* Work instruction
Reproduce each of the entries below word for word, leaving out the pictures.

§ §

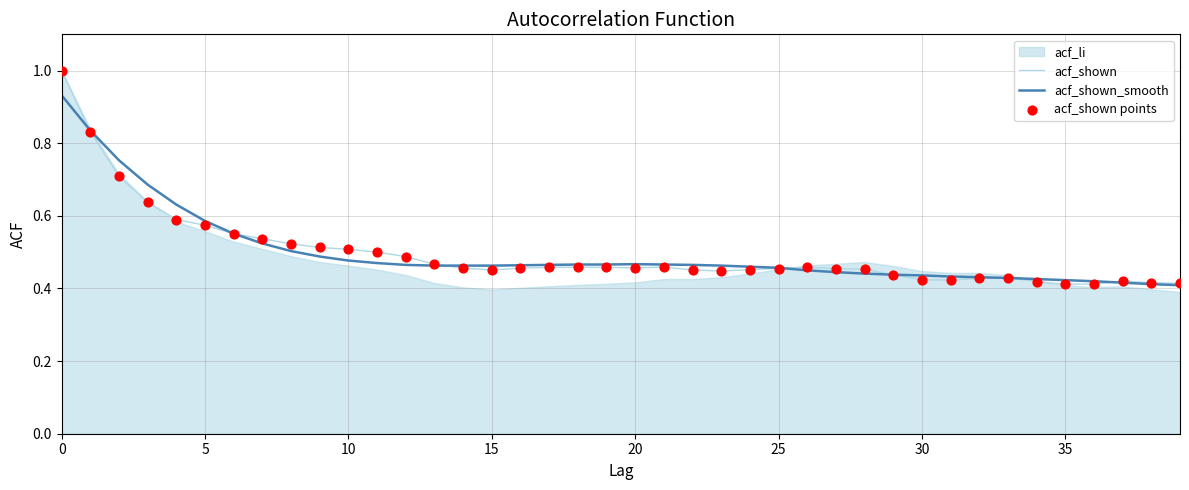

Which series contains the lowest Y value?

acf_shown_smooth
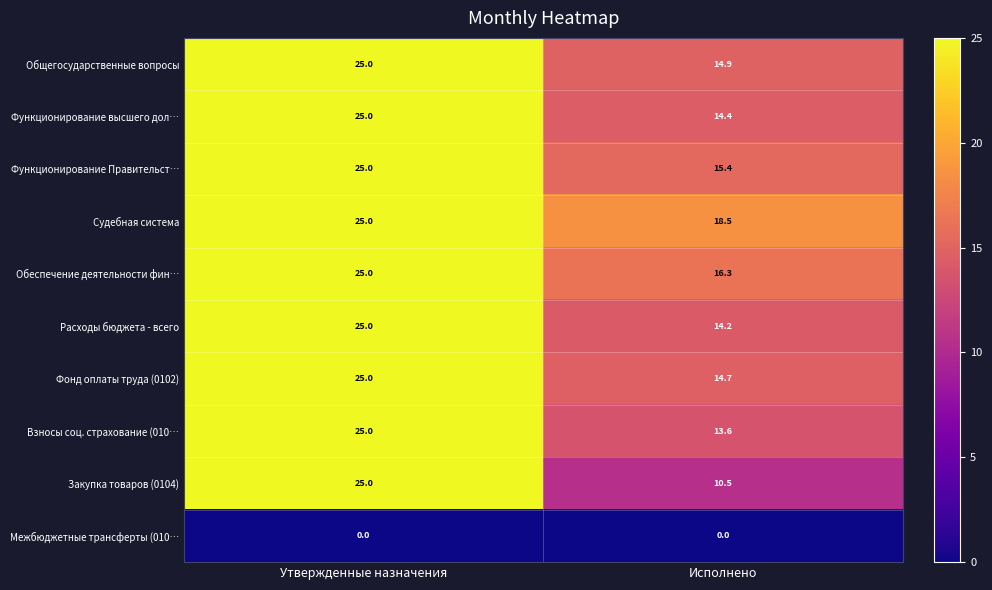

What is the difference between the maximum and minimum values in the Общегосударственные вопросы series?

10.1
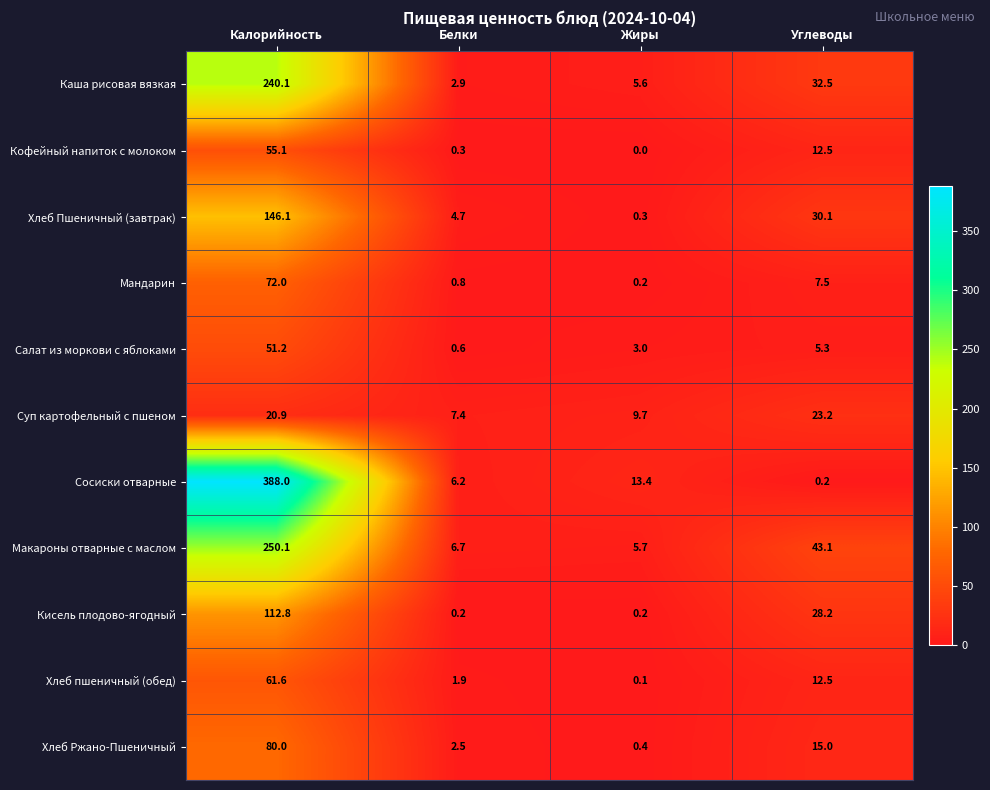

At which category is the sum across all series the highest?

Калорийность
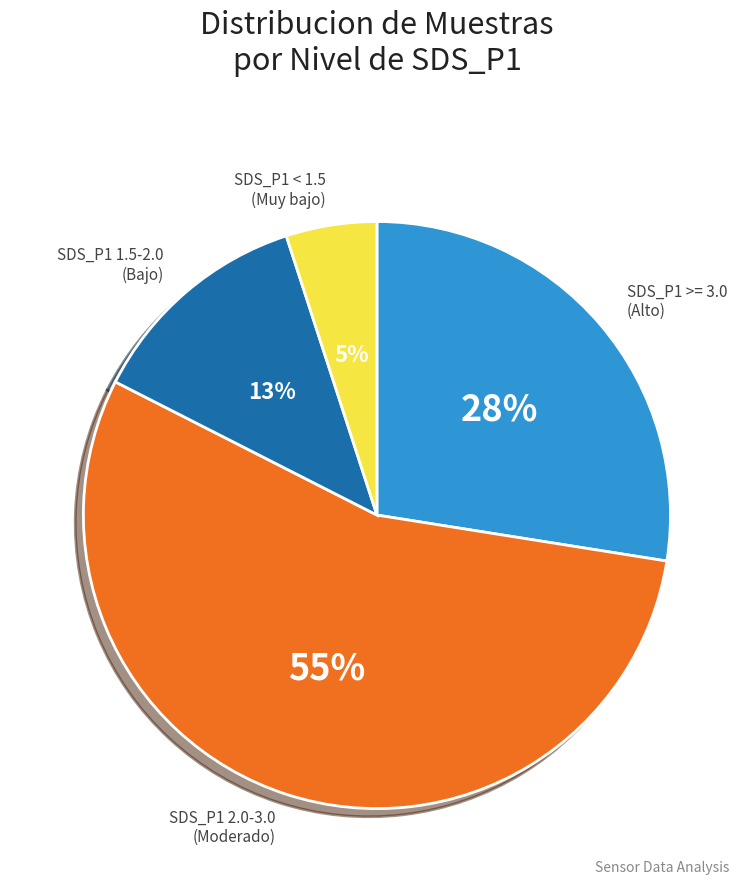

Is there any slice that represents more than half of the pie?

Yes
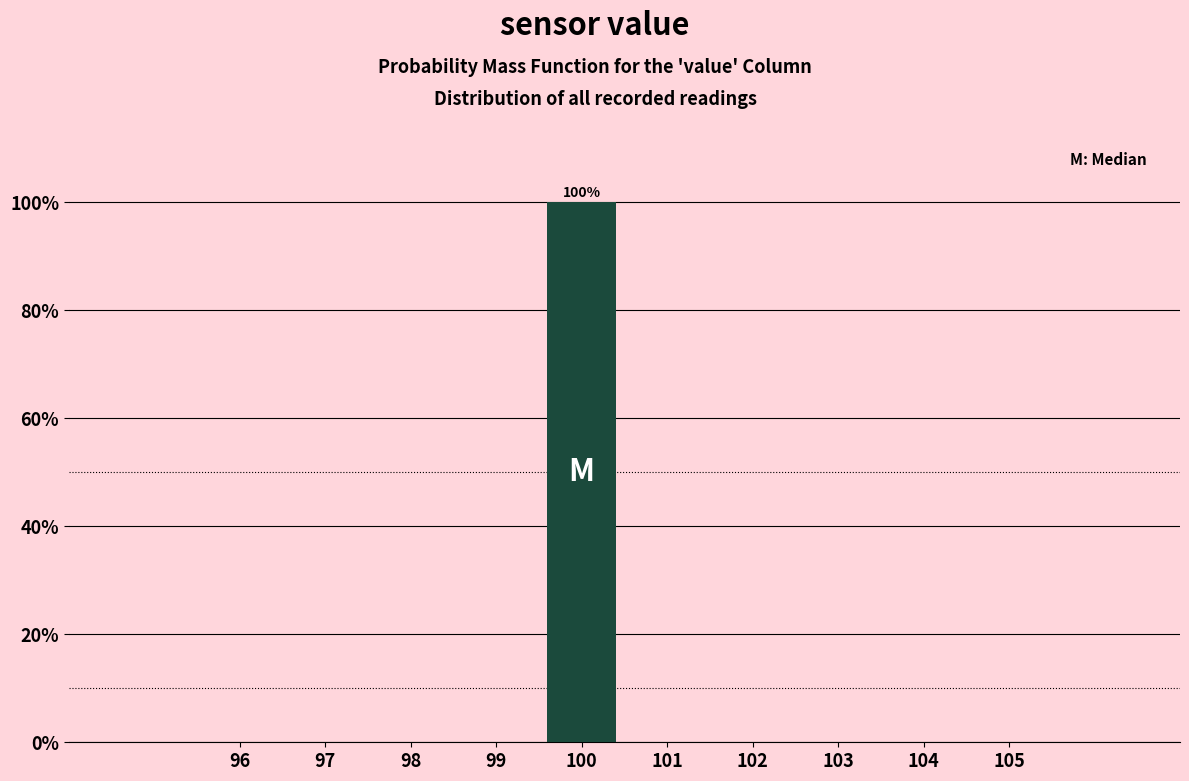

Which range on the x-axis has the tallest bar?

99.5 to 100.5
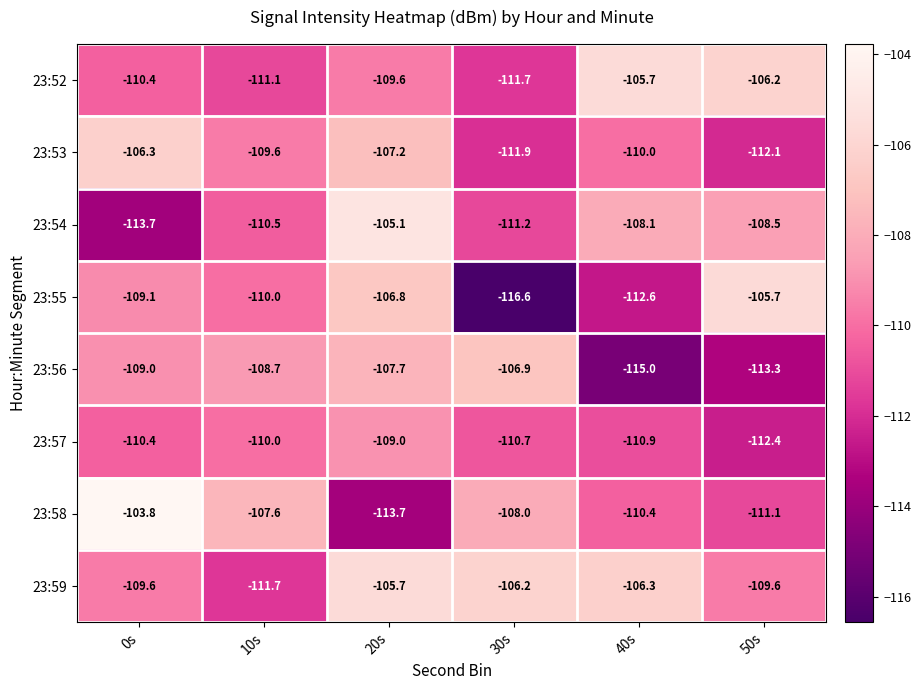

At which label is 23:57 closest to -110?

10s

§ §

* Expected output
Which series contains the lowest Y value?

acf_shown_smooth

What is the difference between the maximum and minimum values in the Общегосударственные вопросы series?

10.1

At which category is the sum across all series the highest?

Калорийность

Is there any slice that represents more than half of the pie?

Yes

Which range on the x-axis has the tallest bar?

99.5 to 100.5

At which label is 23:57 closest to -110?

10s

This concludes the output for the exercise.